CAD-MLLM: Unifying Multimodality-Conditioned CAD Generation With MLLM

TL;DR

CAD-MLLM introduces a unified multimodal framework for parametric CAD generation conditioned on text, images, and point clouds using a large language model with specialized cross-modal alignment and LoRA fine-tuning. It leverages a new Omni-CAD dataset, transforming CAD command sequences into a learnable representation and pairing them with multimodal data to enable conditional generation. The approach introduces four topology- and enclosure-aware metrics and demonstrates state-of-the-art performance across point, image, text, and multimodal conditioning, with strong robustness to noisy and partial inputs and good generalization to unseen data. This work significantly lowers the barrier for non-experts to create precise CAD models by integrating natural modalities into a single generation framework.

Abstract

This paper aims to design a unified Computer-Aided Design (CAD) generation system that can easily generate CAD models based on the user's inputs in the form of textual description, images, point clouds, or even a combination of them. Towards this goal, we introduce the CAD-MLLM, the first system capable of generating parametric CAD models conditioned on the multimodal input. Specifically, within the CAD-MLLM framework, we leverage the command sequences of CAD models and then employ advanced large language models (LLMs) to align the feature space across these diverse multi-modalities data and CAD models' vectorized representations. To facilitate the model training, we design a comprehensive data construction and annotation pipeline that equips each CAD model with corresponding multimodal data. Our resulting dataset, named Omni-CAD, is the first multimodal CAD dataset that contains textual description, multi-view images, points, and command sequence for each CAD model. It contains approximately 450K instances and their CAD construction sequences. To thoroughly evaluate the quality of our generated CAD models, we go beyond current evaluation metrics that focus on reconstruction quality by introducing additional metrics that assess topology quality and surface enclosure extent. Extensive experimental results demonstrate that CAD-MLLM significantly outperforms existing conditional generative methods and remains highly robust to noises and missing points. The project page and more visualizations can be found at: https://cad-mllm.github.io/

Figures (14)

• Figure 1: A simple example about the construction process of a CAD model with command sequence representation. Starting with a sketch operation on a chosen 2D plane, the extrusion operation then "drags" this 2D sketch into a 3D solid volume. Further editing requires another extruded 3D solid volume. Subsequently, the union will "merge" these two 3D solids into a single integrated solid. Other boolean operators from Constructive Solid Geometry (CSG) support the construction of more complex geometries. As a result, this CAD model can be represented with these command sequences.
• Figure 2: Qualitative comparison between our CAD command sequence dataset and DeepCAD DeepCAD dataset. According to Sec. \ref{['sec:create_dataset']}, DeepCAD dataset is part of our created dataset. In the visualization of our dataset, we exclude the CAD models' IDs that have been included in the DeepCAD dataset. The extension part of our dataset contains more complex and realistic models with more details. Best viewed zoomed in.
• Figure 3: The statistical comparison between our dataset and DeepCAD DeepCAD dataset. The statistics are conducted before data augmentation. The charts indicate that our dataset extends the data over a wide range of sequence counts and extrusion operation counts with more challenging cases.
• Figure 4: Our network architecture.

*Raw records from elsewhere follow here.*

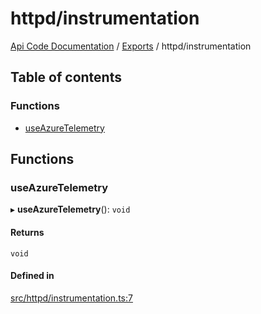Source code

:# httpd/instrumentation
 
[Api Code Documentation](../README.md) / [Exports](../modules.md) / httpd/instrumentation

## Table of contents

### Functions

- [useAzureTelemetry](httpd_instrumentation.md#useazuretelemetry)

## Functions

### useAzureTelemetry

▸ **useAzureTelemetry**(): `void`

#### Returns

`void`

#### Defined in

[src/httpd/instrumentation.ts:7](https://github.com/openkfw/TruBudget/blob/40b449a/api/src/httpd/instrumentation.ts#L7)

The network could process three single modalities of information of input or any combinations of them, each uniquely color-coded. We consider the most complex combination of modalities, where three different inputs are provided simultaneously. Except for the textual descriptions, each modality is first processed through its corresponding frozen encoder before being further integrated. Subsequently, they are passed through a trainable projection layer, aligning them within a unified language feature space. The fine-tuned Large Language Models (LLMs), augmented with Low-Rank Adaptation (LoRA), then process a combination of the prompt and the projected embeddings, enabling the accurate generation of CAD models.
• Figure 5: We present qualitative point-based reconstruction results on our dataset and compare our generative method with the point-based B-rep reconstruction baseline. Blue lines highlight the dangling edges in the reconstructed model. Our method produces high-fidelity reconstructed results. Most of our reconstructed results are strict manifolds and do not have dangling edges (do not have blue lines). The results of the comparison of reconstruction baselines show that they have lots of dangling edges. This figure illustrates that our method outperforms from the topological aspect.